— start Dataset excerpts —

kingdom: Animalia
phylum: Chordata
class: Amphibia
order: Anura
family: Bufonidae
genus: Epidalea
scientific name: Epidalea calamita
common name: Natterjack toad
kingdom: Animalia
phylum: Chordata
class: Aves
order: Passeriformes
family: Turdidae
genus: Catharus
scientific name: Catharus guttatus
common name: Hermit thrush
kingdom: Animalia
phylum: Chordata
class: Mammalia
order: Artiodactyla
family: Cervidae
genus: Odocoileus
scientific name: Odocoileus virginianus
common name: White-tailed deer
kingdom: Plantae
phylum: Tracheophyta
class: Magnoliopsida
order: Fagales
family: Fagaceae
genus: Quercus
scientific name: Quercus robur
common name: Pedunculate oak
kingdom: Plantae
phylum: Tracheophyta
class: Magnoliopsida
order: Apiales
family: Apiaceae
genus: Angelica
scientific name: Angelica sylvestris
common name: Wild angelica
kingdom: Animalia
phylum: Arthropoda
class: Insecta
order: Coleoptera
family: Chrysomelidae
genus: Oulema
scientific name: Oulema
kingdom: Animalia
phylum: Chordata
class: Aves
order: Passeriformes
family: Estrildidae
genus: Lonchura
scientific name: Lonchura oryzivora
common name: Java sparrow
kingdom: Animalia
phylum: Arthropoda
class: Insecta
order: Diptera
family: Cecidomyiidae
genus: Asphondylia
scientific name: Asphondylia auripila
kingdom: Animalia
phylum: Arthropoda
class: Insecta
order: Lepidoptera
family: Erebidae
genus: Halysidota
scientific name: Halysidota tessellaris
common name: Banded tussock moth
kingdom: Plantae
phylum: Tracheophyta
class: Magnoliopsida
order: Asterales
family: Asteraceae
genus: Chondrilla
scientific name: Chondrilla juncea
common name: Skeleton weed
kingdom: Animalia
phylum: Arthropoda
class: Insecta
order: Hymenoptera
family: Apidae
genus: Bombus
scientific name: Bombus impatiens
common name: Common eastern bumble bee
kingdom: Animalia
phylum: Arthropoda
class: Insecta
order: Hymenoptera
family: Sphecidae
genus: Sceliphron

— end Dataset excerpts —

Write every line from the items above as one numbered list, skipping any blank lines.

1. kingdom: Animalia
2. phylum: Chordata
3. class: Amphibia
4. order: Anura
5. family: Bufonidae
6. genus: Epidalea
7. scientific name: Epidalea calamita
8. common name: Natterjack toad
9. kingdom: Animalia
10. phylum: Chordata
11. class: Aves
12. order: Passeriformes
13. family: Turdidae
14. genus: Catharus
15. scientific name: Catharus guttatus
16. common name: Hermit thrush
17. kingdom: Animalia
18. phylum: Chordata
19. class: Mammalia
20. order: Artiodactyla
21. family: Cervidae
22. genus: Odocoileus
23. scientific name: Odocoileus virginianus
24. common name: White-tailed deer
25. kingdom: Plantae
26. phylum: Tracheophyta
27. class: Magnoliopsida
28. order: Fagales
29. family: Fagaceae
30. genus: Quercus
31. scientific name: Quercus robur
32. common name: Pedunculate oak
33. kingdom: Plantae
34. phylum: Tracheophyta
35. class: Magnoliopsida
36. order: Apiales
37. family: Apiaceae
38. genus: Angelica
39. scientific name: Angelica sylvestris
40. common name: Wild angelica
41. kingdom: Animalia
42. phylum: Arthropoda
43. class: Insecta
44. order: Coleoptera
45. family: Chrysomelidae
46. genus: Oulema
47. scientific name: Oulema
48. kingdom: Animalia
49. phylum: Chordata
50. class: Aves
51. order: Passeriformes
52. family: Estrildidae
53. genus: Lonchura
54. scientific name: Lonchura oryzivora
55. common name: Java sparrow
56. kingdom: Animalia
57. phylum: Arthropoda
58. class: Insecta
59. order: Diptera
60. family: Cecidomyiidae
61. genus: Asphondylia
62. scientific name: Asphondylia auripila
63. kingdom: Animalia
64. phylum: Arthropoda
65. class: Insecta
66. order: Lepidoptera
67. family: Erebidae
68. genus: Halysidota
69. scientific name: Halysidota tessellaris
70. common name: Banded tussock moth
71. kingdom: Plantae
72. phylum: Tracheophyta
73. class: Magnoliopsida
74. order: Asterales
75. family: Asteraceae
76. genus: Chondrilla
77. scientific name: Chondrilla juncea
78. common name: Skeleton weed
79. kingdom: Animalia
80. phylum: Arthropoda
81. class: Insecta
82. order: Hymenoptera
83. family: Apidae
84. genus: Bombus
85. scientific name: Bombus impatiens
86. common name: Common eastern bumble bee
87. kingdom: Animalia
88. phylum: Arthropoda
89. class: Insecta
90. order: Hymenoptera
91. family: Sphecidae
92. genus: Sceliphron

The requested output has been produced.